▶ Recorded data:
<<<<

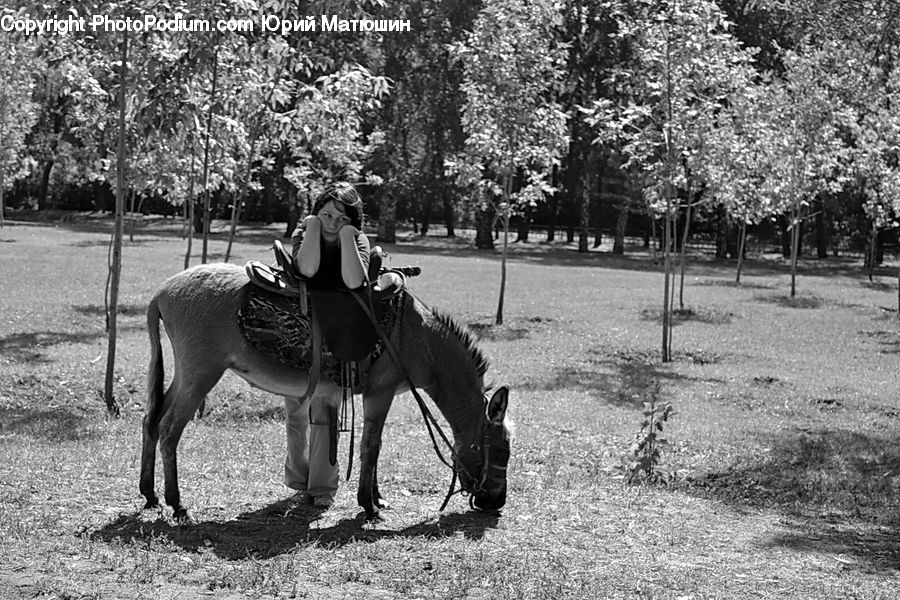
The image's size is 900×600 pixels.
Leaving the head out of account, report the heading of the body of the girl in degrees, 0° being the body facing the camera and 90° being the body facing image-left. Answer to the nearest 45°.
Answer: approximately 0°

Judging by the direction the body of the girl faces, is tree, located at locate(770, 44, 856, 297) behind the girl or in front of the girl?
behind

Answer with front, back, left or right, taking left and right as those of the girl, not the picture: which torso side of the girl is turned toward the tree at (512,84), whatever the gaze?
back

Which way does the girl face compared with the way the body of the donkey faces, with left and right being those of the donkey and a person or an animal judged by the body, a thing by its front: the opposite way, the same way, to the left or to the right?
to the right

>>>>

▶ TASK BRIEF: Type the lines above out again exactly as they appear, skipping every picture.

▶ ANSWER:
The image's size is 900×600 pixels.
Leaving the head out of account, report the heading of the body of the girl in degrees, 0° being the body facing the camera and 90° being the body facing image-left. Answer to the nearest 45°.
Answer: approximately 0°

Judging by the direction the body of the girl faces, is tree, located at locate(770, 44, 856, 297) behind the girl or in front of the girl?
behind

Answer with front, back, left or right, taking left and right as those of the girl, not the picture: which torso side of the girl is turned toward the tree at (512,84), whatever the gaze?
back

Which way does the girl face compared with the way the body of the donkey faces, with left and right being those of the donkey and a person or an animal judged by the body, a thing by its front: the opposite way, the same way, to the left or to the right?
to the right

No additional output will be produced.